Penny loved to shop. Sheldon knew that from their single sojourn out to purchase him a new suit. He would have been in and out in less than an hour (including tailoring time). Penny's path through the mall, although she did avoid the shoe stores, took them 4 hours and he had to return to check on the alterations the following day.
Penny walked barefooted out of the changing room and said, "What do you think? Too risqué for the Willow Glen Lane crowd?"
Sheldon's mouth had dropped open a little and he suddenly had a case of dry mouth and his tongue seemed to have grown attached to the roof of his mouth.
"N-no. It looks nice. You look nice. It's nice." She grinned and then walked over and said, "Get up for a minute, sweetie," and sat down beside him and crossed her bare legs and wiggled her bare toes. "Does it show too much when I sit?"
"N-no.
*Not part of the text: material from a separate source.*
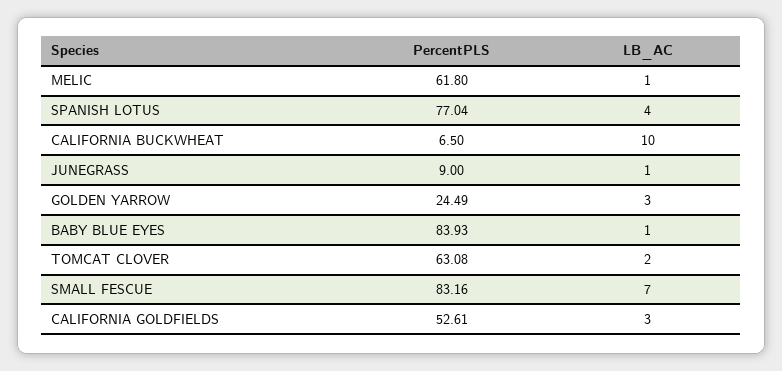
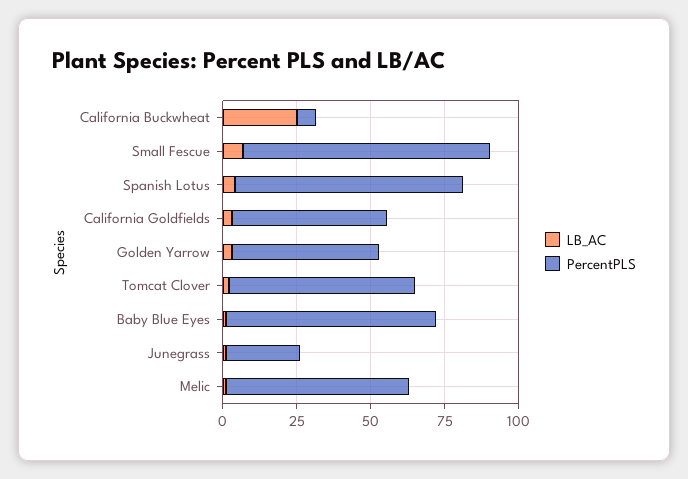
LB_AC, CALIFORNIA BUCKWHEAT: 10 -> 25
PercentPLS, JUNEGRASS: 9 -> 25
PercentPLS, GOLDEN YARROW: 24.49 -> 50
PercentPLS, BABY BLUE EYES: 83.93 -> 70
It's looks very nice." It was a sheath dress that plunged decadently down the front and had virtually no back to it and ended just above her knees. The color…sea green, just like her eyes. He wanted to drag her into the changing room and try to finish what they'd started but he was, after all, Homo Novus, and so all he did was make his idiot comment.
'Ah-ha! Flaring nostrils, dilated pupils, sudden dry mouth, stammering and almost never blinking…perfect.'
"I can wear those low black heels and it'll be just fine. I'll be right back unless – "
"Unless what?" Short sentences. Little or no danger of blurting out anything embarrassing.
"Unless you want to help me change?" She giggled at the look on his face and stood up and grabbed his pants by the belt loops and kissed him chastely. "Lighten up, Moon Pie. You look like you're trying to swallow your tongue."
He watched as she walked back into the changing room. His damned eidetic memory filled in the spaces covered by her clothing and for an instant he saw her naked, walking slowly towards her hotel room bed, smiling at him over her shoulder, beckoning him to join her.
Penny turned and threw her fiancé a glance and a smile over her shoulder and walked into the changing room not realizing what mental picture she'd inadvertently recreated for Sheldon.
When Penny came out dressed in her slacks and blouse he blinked and then took her by the arm to the cashier and paid for the dress, not even blinking at the price.
She stood on her tiptoes and kissed his cheek and murmured "Thanks, Moon Pie." Sheldon just blinked and took back his credit card and they left the boutique.
"Shelly, you need a new shirt and tie. There's a men's store right over there. C'mon, my treat."
A new shirt and tie became a couple new shirts and two more ties and several pairs of Dockers.
"But Penny – " he started to protest but she stopped him with a glare.
"No husband of mine is going to run around town looking like last year's 'Bad Dresser of the Year' winner. You're going to be a husband and father and you need to start dressing the part. You're not 18 any more, Shelly." She plucked his credit card from his fingers and paid the bill. After all, it was her treat.
He just sighed, resigned to his fate. Ilsa had been just as bad about some things. She was the one who convinced him to grow a beard and get that horrible tattoo that he'd suffered through several painful laser treatments to have removed years later. Inked for life, my ass!